- Robert Grant Ranch
- U.S. National Register of Historic Places
- U.S. Historic district
- Nearest city: Wheatland, Wyoming
- Coordinates: 41°50′55″N 104°56′54″W﻿ / ﻿41.84861°N 104.94833°W
- Area: 75 acres (30 ha)
- Built: 1891
- Built by: Grant, Robert
- NRHP reference No.: 95001073
- Added to NRHP: September 7, 1995

= Robert Grant Ranch =

The Robert Grant Ranch was established in 1891 in Platte County, Wyoming by Scottish immigrant Robert Grant. The ranch represents a complete homestead with a representative collection of buildings and structures associated with a self-sufficient ranching operation in Wyoming. Robert Grant was born in 1847 in Motherwell, Scotland. He married Margaret Grant in Bellish in 1867, where Robert was a coal miner. The Grants emigrated to the United States in 1878 with their sons Tom and Robert, Jr. to join some of Margaret's family members in Wyoming. They established a 160 acre homestead, which they sold in 1884. Their new home became the Grant Ranch. After establishing an irrigation system the family built a permanent house in 1890. After 1900 Margaret and Robert retired to Wheatland, and the ranch was taken over by their daughter Clara and son Duncan, both born after the move to Wyoming. After marrying, Duncan took over ranch operations and was eventually joined by son Robert Grant III.

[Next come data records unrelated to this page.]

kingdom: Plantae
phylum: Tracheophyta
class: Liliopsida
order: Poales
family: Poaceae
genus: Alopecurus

Significant ranch structures include the wood and stone main house (1891–94), a stone outhouse (c. 1890), a stone chicken house (c. 1890), a dipping vat (c. 1910), a lime kiln (c. 1890), and irrigation structures. Later additions included a bunkhouse/schoolhouse (c. 1917), a brooder house (c. 1930), a coal shed (moved to the ranch c. 1920) and a playhouse from another site. The main house is a 1-1/2 story house measuring about 30 ft by 30 ft, with a hipped roof. The walls are thick local limestone covered with lime and sand stucco. A kitchen addition is 16 ft by 24 ft.

The Robert Grant Ranch was placed on the National Register of Historic Places on September 7, 1995.